Переводчик: Вы лучше бы на рынок прошли.
Пауза. Несколько глубоких вдыханий.
Американец: Ну, а в лагере? Эти одеяла невозможно так быстро износить.
Поляк: Да эти звери испражнялись на них.
Переводчик: Они этих одеял и не нюхали.
В конце концов, полковник запугал американца разговорами об эпидемиях. Услышав неожиданное подтверждение и развитие темы с моей стороны, ревизор забеспокоился о своем здоровье. Как ни гладко прошла беседа, полковник начал подозрительно посматривать и не разрешил мне проводить американца. Могу сказать, что обе стороны расстались в наисквернейшем расположении духа и не с очень высоким мнением друг о друге.
Никаких результатов мои разоблачения не дали. Да я и не ждал каких-либо реальных, непосредственных результатов: хорошо было просто отвести душу.
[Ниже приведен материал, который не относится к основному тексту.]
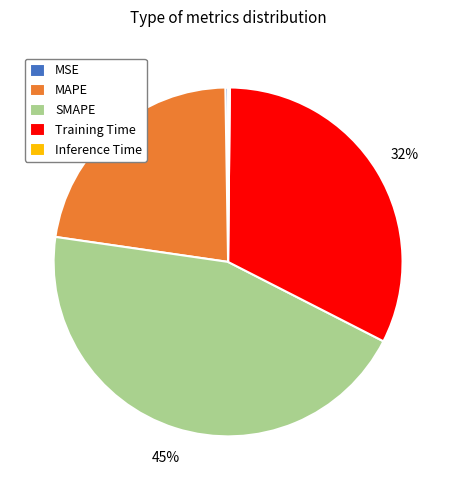

Which category has the biggest portion of the pie?

SMAPE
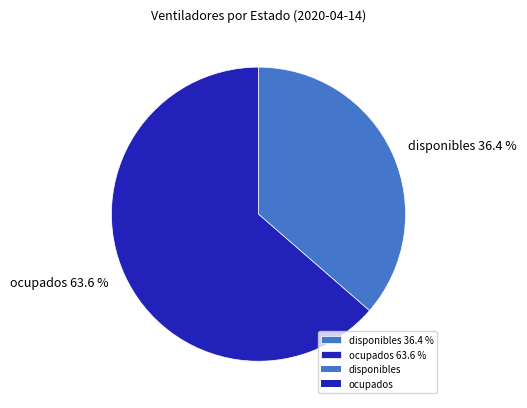

How many segments does this pie chart have?

2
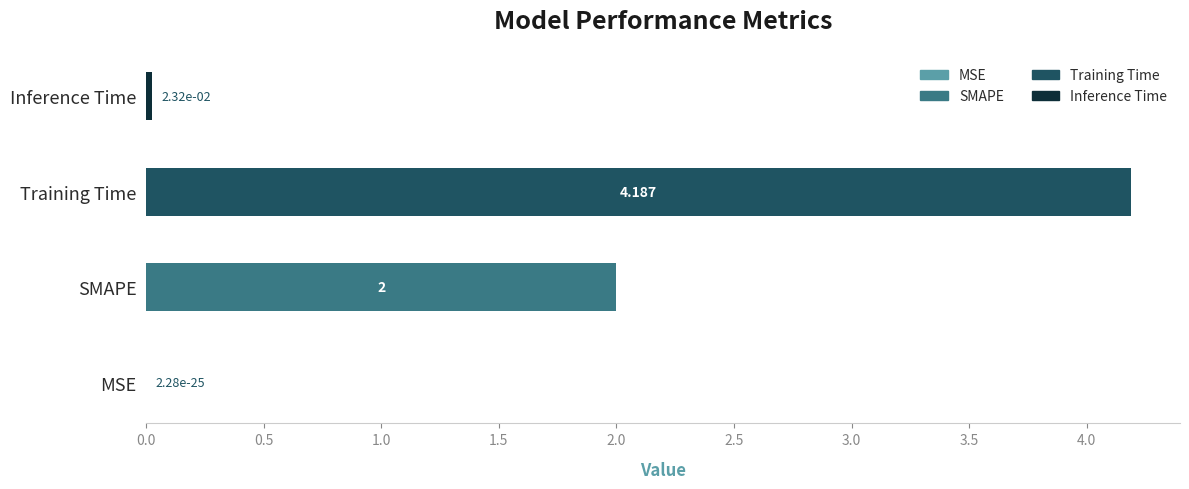

Rank the categories by value from highest to lowest.

Training Time, SMAPE, Inference Time, MSE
А, может быть, и удалось все же забросить кое-какие семена сомнений в сознание заокеанского гостя?
Не успел я вернуться в барак, как санитарный сожитель с лукавым видом сообщает мне, что меня искал мулла.
— Мулла? Какой мулла?
— Да ты ж музельман, пся кревь!
Ах, да! Я бесспорно мусульманин. Но что делать с муллой?
Как рукой сняло мою веселость. Санитар, хитрая бестия, улыбается во весь рот. Он знает, что я такой же мусульманин, как он турок.
Но... «большевистский офицер, музельман» — гласила запись в госпитальной книге.
Не успел я пораздумать толком, вижу приближается ко мне фигура в рясе. Я впервые видел муллу и вообще плохо разбираюсь в одежде. Может быть, это была и не ряса. Во всяком случае что-то длинное, спускающееся до полу.
Слащавая улыбка. Резкие, почти хищные черты лица. До меня долетели какие-то непонятные слова.
— Татарин есть? — переспрашивает мулла на ломаном русско-польском языке.
— Да, татарин. Только родители увезли меня из Крыма годовалым ребенком. И потому я не говорю, не читаю и ничего не знаю по-татарски.
Мулла посмотрел, посмотрел на меня, покачал головой и ушел. Так меня и не вернули в лоно мусульманской церкви. Один аллах знает, что подумал обо мне мулла? Понял ли он, в чем дело и настрочил донос? Или счел, что я рехнулся? Однако больше никто не нарушал моего религиозного мира, и я преспокойно продолжал пребывать в мусульманах.